Appeal against termination of guardianship

The former guardian or trustee has the right to appeal the decision of the guardianship authorities in court. The statement of claim is filed with the court at the location of the territorial body of guardianship and trusteeship. The application must indicate in detail the current situation, with justification for the illegality of the actions of government agencies. The appendices to the statement of claim contain documents and information confirming the decision made to terminate guardianship, which is contrary to current legislation. All documents must be attached to the application according to the number of parties participating in the process.

After the parties have presented their positions, studied the case materials, debates and remarks, the court makes a decision. In its decision, the court can either refuse to satisfy the plaintiff’s demands or completely cancel the decision of the guardianship and trusteeship body, restoring the plaintiff in all rights over the ward and eliminating all other obstacles in the performance of the duties of the guardian.

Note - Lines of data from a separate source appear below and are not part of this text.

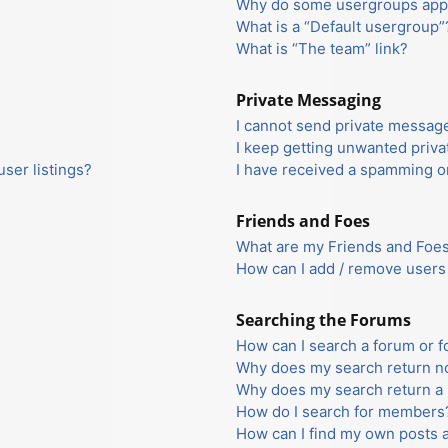
Why do some usergroups appea
What is a “Default usergroup”
What is “The team” link?
Private Messaging
I cannot send private messag
I keep getting unwanted priv
ser listings?
I have received a spamming o
Friends and Foes
What are my Friends and Foes 
How can I add / remove users 
Searching the Forums
How can I search a forum or 
Why does my search return no
Why does my search return a 
How do I search for members
How can I find my own posts 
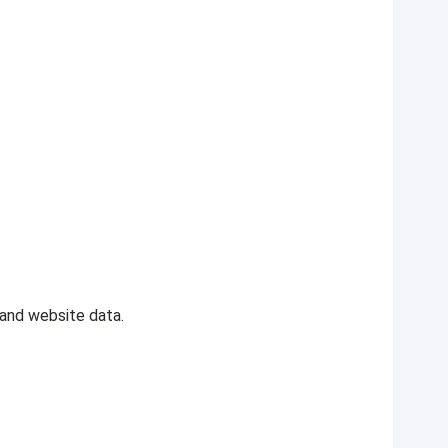
y and website data.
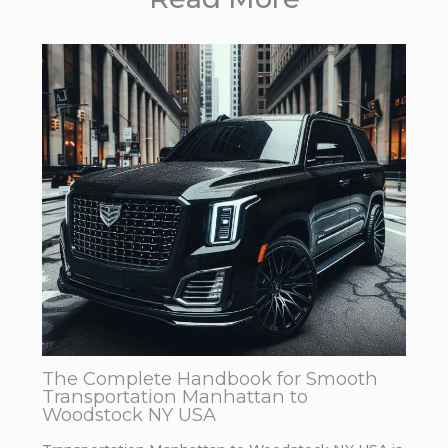
The Complete Handbook for Smooth
Transportation Manhattan to
Woodstock NY USA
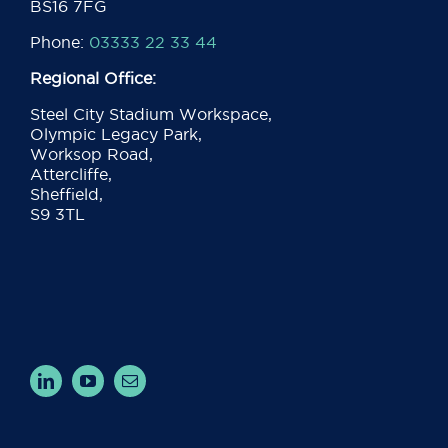
BS16 7FG
Phone:
03333 22 33 44
Regional Office:
Steel City Stadium Workspace,
Olympic Legacy Park,
Worksop Road,
Attercliffe,
Sheffield,
S9 3TL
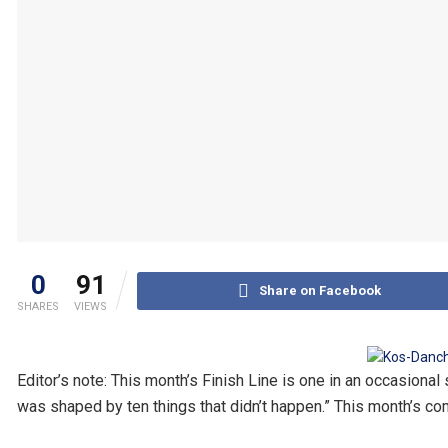
0
91
Share on Facebook
SHARES
VIEWS
Editor’s note: This month’s Finish Line is one in an occasion
was shaped by ten things that didn’t happen.” This month’s com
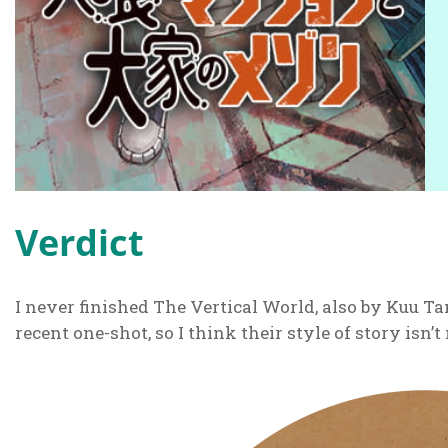
Verdict
I never finished The Vertical World, also by Kuu Ta
recent one-shot, so I think their style of story isn’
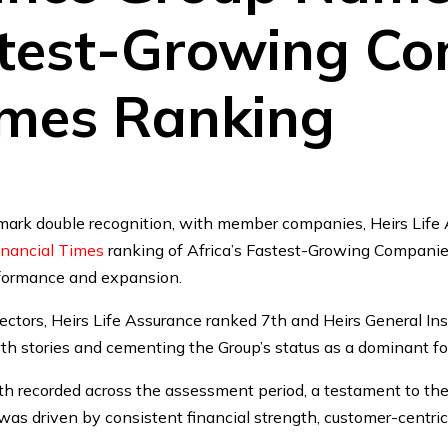
stest-Growing Co
imes Ranking
mark double recognition, with member companies, Heirs Life 
inancial Times
ranking of Africa’s Fastest-Growing Companies
rformance and expansion.
ectors, Heirs Life Assurance ranked 7th and Heirs General In
th stories and cementing the Group’s status as a dominant fo
th recorded across the assessment period, a testament to the 
s driven by consistent financial strength, customer-centric 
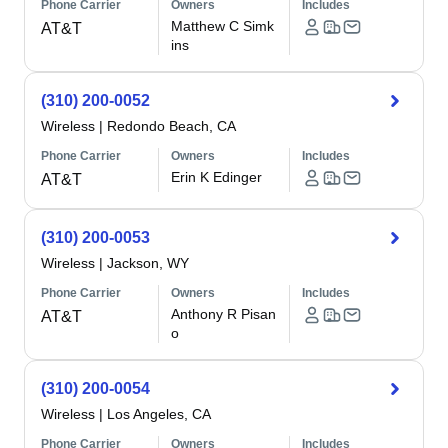
Phone Carrier
Owners
Includes
Matthew C Simk
AT&T
ins
(310) 200-0052
Wireless
|
Redondo Beach, CA
Phone Carrier
Owners
Includes
Erin K Edinger
AT&T
(310) 200-0053
Wireless
|
Jackson, WY
Phone Carrier
Owners
Includes
Anthony R Pisan
AT&T
o
(310) 200-0054
Wireless
|
Los Angeles, CA
Phone Carrier
Owners
Includes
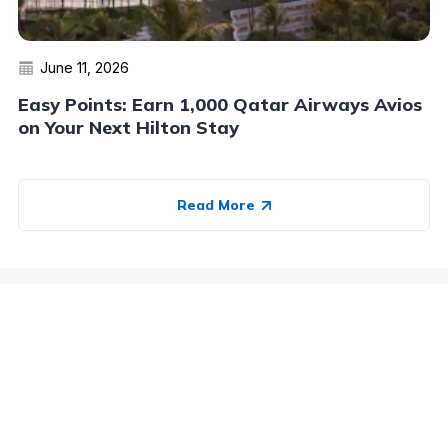
June 11, 2026
Easy Points: Earn 1,000 Qatar Airways Avios
on Your Next Hilton Stay
Read More
Advertiser Disclosure:
AwardWallet receives compensation
from advertising partners when you visit our site, click on a
link, when you are approved for a credit card, or when an
account is opened. This compensation may impact how and
where products appear on AwardWallet (including, for
example, the order in which they appear). AwardWallet does
not include all credit card companies or all available credit
card offers.
Editorial Disclosure:
The editorial content on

Procedure for registering guardianship

It is very important to know how to obtain guardianship for an incapacitated elderly person. There is a guardianship council, where all documents that are necessary to establish guardianship over a person who is incapacitated are submitted. In addition, this includes a mandatory application for guardianship of the elderly, without which no consideration will take place. But the necessary documents and their complete list are given in the Government Resolution, which states:

  • Personal passports of both parties.
  • Information about where the legally incompetent person is registered.
  • If the guardian has a pensioner's book.
  • Certificate from a medical institution, as well as from the sanitary and epidemiological station.
  • A court decision declaring a person incompetent.
  • Technical passport for a residential property.
  • Certificate of family members registered at this address.
  • Documents for ownership of the apartment.
  • Information about the representative's salary.
  • Obtaining consent to move the person under guardianship (from those living together).
  • Autobiography.
  • Account numbers.
  • Information about the health status of the applicant.

By decision of the Board of Guardians, you may be required to provide some other documents that will be necessary to make a legal decision to establish guardianship over an incapacitated person. The accepted application is reviewed within seven days. During this entire time, representatives of the guardianship authorities will inspect the place of residence of the person under guardianship, after which they will write an act indicating the conclusions. As a result, guardianship of the incapacitated elderly person is already being formalized.